Data items:
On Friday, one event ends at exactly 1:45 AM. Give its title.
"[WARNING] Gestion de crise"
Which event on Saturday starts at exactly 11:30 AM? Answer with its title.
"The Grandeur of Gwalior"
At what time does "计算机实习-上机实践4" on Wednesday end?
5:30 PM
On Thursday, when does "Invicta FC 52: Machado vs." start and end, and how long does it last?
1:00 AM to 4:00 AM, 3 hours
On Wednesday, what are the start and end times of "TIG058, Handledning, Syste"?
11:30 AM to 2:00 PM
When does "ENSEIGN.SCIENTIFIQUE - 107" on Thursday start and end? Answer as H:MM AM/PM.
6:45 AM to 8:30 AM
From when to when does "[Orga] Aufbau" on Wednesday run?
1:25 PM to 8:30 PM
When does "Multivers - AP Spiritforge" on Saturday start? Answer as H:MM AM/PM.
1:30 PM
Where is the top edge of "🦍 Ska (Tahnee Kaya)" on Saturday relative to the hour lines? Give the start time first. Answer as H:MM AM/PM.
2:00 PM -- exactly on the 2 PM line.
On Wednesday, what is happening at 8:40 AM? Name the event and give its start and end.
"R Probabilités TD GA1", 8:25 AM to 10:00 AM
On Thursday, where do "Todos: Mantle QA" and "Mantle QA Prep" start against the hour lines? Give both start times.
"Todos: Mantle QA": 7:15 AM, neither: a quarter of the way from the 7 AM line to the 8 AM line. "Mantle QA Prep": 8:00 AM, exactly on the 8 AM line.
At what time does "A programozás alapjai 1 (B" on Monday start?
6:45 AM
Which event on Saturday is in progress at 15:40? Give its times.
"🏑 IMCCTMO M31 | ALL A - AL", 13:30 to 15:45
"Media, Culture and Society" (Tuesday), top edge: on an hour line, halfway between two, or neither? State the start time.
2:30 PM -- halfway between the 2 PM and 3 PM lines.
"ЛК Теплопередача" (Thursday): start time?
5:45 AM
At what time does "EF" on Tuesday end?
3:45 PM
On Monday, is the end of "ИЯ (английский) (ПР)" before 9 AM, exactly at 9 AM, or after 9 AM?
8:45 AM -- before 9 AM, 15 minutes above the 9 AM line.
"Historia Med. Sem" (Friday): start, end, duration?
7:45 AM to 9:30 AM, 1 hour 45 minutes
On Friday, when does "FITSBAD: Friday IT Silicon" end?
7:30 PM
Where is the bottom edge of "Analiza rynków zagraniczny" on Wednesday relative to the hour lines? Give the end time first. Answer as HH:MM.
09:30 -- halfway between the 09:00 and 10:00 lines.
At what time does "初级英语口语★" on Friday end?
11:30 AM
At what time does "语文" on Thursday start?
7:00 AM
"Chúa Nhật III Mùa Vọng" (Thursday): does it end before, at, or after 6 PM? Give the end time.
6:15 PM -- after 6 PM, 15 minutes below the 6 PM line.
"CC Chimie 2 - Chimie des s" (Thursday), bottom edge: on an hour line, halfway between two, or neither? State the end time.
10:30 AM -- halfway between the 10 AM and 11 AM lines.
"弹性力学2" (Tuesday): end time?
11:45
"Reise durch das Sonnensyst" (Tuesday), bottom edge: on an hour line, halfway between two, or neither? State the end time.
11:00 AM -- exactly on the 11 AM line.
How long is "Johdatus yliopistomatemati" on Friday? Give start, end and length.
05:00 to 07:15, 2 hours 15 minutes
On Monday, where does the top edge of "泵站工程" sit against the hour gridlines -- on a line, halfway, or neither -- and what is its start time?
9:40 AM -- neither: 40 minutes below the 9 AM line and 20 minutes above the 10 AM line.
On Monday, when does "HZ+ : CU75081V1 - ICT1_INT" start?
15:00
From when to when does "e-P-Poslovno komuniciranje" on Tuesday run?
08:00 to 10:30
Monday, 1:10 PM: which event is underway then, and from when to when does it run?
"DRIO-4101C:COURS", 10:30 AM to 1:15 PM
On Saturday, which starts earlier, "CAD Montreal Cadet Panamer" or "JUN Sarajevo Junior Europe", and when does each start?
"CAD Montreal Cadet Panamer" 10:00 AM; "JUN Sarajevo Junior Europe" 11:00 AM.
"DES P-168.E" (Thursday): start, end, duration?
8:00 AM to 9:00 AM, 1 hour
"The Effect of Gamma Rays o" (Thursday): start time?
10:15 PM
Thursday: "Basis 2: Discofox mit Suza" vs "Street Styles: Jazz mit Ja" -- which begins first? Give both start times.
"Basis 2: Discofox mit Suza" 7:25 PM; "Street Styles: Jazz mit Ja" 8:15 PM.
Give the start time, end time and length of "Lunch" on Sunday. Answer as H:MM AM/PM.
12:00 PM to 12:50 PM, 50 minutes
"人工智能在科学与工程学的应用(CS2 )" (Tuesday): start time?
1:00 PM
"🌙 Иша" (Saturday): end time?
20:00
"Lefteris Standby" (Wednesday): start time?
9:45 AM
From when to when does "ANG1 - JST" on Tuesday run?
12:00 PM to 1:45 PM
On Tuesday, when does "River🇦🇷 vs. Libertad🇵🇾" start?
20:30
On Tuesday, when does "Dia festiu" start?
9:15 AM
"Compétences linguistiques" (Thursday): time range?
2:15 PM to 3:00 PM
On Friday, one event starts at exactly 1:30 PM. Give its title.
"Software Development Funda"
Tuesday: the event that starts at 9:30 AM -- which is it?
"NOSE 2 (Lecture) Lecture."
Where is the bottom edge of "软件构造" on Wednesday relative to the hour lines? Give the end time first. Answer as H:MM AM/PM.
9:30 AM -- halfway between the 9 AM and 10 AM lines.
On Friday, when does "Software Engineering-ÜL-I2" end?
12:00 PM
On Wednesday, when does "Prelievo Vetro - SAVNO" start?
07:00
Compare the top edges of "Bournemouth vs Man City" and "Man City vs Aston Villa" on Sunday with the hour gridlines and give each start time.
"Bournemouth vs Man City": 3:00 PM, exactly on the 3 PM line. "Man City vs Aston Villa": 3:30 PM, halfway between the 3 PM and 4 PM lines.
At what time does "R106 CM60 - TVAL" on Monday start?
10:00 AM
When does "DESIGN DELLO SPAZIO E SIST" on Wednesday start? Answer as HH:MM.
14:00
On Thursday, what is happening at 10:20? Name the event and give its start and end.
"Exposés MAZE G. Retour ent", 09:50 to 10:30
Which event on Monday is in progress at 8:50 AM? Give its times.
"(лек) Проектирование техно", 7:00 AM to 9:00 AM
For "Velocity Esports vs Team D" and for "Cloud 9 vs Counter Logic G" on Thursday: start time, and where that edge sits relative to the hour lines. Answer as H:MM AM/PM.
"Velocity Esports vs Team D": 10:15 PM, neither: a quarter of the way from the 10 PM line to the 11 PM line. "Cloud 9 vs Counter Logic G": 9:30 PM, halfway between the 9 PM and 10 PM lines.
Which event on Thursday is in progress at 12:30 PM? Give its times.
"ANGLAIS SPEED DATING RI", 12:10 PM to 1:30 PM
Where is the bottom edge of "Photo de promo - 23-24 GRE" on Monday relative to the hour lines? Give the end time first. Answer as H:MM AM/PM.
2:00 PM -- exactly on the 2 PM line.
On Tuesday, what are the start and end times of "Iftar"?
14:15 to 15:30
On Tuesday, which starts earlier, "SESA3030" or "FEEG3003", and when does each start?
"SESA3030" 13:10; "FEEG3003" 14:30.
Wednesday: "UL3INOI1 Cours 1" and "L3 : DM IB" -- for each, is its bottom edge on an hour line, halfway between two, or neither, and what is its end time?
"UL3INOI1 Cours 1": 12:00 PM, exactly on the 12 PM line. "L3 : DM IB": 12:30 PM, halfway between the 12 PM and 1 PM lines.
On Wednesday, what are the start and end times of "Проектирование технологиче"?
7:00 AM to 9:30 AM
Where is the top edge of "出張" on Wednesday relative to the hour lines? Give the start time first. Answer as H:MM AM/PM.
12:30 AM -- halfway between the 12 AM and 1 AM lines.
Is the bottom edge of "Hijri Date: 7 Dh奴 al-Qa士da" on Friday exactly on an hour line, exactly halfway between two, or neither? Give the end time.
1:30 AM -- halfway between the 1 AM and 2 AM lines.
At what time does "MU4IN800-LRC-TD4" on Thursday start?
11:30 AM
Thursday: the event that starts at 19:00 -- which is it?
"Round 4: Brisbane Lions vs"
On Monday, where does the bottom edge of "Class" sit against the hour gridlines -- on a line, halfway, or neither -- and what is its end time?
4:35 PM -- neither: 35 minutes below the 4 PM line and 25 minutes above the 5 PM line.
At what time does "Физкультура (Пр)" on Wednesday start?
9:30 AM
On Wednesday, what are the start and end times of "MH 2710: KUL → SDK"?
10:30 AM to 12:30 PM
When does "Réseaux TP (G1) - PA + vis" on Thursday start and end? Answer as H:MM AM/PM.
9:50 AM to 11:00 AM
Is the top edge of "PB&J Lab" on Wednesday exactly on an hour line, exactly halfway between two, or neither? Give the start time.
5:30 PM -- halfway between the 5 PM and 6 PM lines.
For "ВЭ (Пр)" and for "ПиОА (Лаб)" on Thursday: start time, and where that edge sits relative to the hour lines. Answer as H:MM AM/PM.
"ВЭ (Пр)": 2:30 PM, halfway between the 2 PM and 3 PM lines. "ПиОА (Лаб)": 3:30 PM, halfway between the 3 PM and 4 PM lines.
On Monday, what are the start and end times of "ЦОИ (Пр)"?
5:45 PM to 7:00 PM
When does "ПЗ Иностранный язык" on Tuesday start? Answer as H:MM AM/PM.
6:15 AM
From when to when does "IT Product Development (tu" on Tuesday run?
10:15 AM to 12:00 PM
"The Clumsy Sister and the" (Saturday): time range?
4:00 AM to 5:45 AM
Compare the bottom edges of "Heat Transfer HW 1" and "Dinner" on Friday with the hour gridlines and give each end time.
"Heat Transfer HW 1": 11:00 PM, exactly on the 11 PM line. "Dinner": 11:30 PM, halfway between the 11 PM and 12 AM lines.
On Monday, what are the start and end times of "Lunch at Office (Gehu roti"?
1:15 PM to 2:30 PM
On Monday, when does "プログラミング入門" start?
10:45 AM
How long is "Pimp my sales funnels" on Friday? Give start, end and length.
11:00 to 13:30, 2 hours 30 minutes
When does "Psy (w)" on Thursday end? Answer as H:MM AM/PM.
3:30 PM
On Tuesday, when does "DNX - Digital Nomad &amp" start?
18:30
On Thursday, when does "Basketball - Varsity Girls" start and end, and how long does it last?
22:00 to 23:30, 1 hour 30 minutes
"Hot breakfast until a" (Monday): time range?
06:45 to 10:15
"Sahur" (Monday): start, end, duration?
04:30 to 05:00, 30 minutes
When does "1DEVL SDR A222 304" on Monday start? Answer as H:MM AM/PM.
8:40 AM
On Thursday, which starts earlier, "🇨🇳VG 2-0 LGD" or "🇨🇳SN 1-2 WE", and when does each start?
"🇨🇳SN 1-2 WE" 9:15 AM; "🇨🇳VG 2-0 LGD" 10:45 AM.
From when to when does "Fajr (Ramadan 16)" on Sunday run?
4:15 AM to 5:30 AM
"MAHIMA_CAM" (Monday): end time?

-- Task requirements --
Reproduce the items exactly, from the line containing "on Tuesday end?" through the line containing "7:45 AM to 9:30 AM, 1 hour 45 minutes", both lines included.

-- The answer --
At what time does "EF" on Tuesday end?
3:45 PM
On Monday, is the end of "ИЯ (английский) (ПР)" before 9 AM, exactly at 9 AM, or after 9 AM?
8:45 AM -- before 9 AM, 15 minutes above the 9 AM line.
"Historia Med. Sem" (Friday): start, end, duration?
7:45 AM to 9:30 AM, 1 hour 45 minutes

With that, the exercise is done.